* Work item *
Convert the records from their first line up to and including the line containing "Bij welke klachten helpen steunzolen?" into a Markdown table with the columns Row and Line. Number the rows and skip any blank lines.

(Collected data)
++++++

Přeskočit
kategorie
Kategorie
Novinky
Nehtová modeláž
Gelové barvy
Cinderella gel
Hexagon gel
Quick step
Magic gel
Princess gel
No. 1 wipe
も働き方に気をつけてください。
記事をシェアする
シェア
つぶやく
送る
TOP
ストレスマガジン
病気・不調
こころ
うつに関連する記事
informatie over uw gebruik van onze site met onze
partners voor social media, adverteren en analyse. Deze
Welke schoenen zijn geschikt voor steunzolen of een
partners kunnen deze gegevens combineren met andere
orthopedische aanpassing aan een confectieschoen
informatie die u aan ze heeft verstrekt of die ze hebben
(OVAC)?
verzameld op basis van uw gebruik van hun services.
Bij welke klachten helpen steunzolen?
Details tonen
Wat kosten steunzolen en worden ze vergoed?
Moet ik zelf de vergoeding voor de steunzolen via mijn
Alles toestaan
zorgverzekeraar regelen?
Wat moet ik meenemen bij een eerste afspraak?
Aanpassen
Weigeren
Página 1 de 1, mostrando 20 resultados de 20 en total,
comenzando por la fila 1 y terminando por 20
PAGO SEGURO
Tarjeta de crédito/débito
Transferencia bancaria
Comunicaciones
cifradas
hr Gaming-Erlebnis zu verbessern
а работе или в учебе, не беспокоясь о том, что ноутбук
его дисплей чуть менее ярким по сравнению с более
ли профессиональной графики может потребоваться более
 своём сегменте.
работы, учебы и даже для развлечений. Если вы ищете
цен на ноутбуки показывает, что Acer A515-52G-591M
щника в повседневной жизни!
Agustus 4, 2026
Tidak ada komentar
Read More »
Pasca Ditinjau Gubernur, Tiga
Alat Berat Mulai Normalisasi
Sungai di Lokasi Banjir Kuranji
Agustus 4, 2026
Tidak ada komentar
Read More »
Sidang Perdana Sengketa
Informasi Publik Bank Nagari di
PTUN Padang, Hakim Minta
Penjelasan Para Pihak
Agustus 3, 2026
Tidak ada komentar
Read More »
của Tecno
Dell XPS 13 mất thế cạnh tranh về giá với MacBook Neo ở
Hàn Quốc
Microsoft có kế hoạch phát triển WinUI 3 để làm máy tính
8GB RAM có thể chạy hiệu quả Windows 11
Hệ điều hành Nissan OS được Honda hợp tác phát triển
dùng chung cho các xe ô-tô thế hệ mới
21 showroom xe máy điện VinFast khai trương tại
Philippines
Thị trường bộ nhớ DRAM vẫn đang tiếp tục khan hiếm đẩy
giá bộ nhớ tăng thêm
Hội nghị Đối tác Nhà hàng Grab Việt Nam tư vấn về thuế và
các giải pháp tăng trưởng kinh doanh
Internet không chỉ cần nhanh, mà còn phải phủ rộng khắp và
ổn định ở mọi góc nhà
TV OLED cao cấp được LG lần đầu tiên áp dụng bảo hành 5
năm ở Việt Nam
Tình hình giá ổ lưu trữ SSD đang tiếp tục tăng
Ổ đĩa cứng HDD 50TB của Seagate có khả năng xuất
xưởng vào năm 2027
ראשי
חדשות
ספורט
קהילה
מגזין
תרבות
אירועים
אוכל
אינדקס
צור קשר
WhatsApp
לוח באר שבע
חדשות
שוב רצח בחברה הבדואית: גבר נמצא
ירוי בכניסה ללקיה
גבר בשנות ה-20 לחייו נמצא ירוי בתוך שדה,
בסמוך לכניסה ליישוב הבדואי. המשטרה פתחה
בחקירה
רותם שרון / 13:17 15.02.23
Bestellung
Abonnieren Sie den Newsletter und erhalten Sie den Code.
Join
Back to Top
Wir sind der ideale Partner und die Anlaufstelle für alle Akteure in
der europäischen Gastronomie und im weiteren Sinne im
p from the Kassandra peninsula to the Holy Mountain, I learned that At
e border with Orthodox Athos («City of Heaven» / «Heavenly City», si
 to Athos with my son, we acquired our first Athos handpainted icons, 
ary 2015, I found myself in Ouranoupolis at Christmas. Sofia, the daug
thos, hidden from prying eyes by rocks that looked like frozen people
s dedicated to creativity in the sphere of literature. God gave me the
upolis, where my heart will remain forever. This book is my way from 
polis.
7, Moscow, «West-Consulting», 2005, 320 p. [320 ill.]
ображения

++++++

* Task answer *
| Row | Line |
|---|---|
| 1 | Přeskočit |
| 2 | kategorie |
| 3 | Kategorie |
| 4 | Novinky |
| 5 | Nehtová modeláž |
| 6 | Gelové barvy |
| 7 | Cinderella gel |
| 8 | Hexagon gel |
| 9 | Quick step |
| 10 | Magic gel |
| 11 | Princess gel |
| 12 | No. 1 wipe |
| 13 | も働き方に気をつけてください。 |
| 14 | 記事をシェアする |
| 15 | シェア |
| 16 | つぶやく |
| 17 | 送る |
| 18 | TOP |
| 19 | ストレスマガジン |
| 20 | 病気・不調 |
| 21 | こころ |
| 22 | うつに関連する記事 |
| 23 | informatie over uw gebruik van onze site met onze |
| 24 | partners voor social media, adverteren en analyse. Deze |
| 25 | Welke schoenen zijn geschikt voor steunzolen of een |
| 26 | partners kunnen deze gegevens combineren met andere |
| 27 | orthopedische aanpassing aan een confectieschoen |
| 28 | informatie die u aan ze heeft verstrekt of die ze hebben |
| 29 | (OVAC)? |
| 30 | verzameld op basis van uw gebruik van hun services. |
| 31 | Bij welke klachten helpen steunzolen? |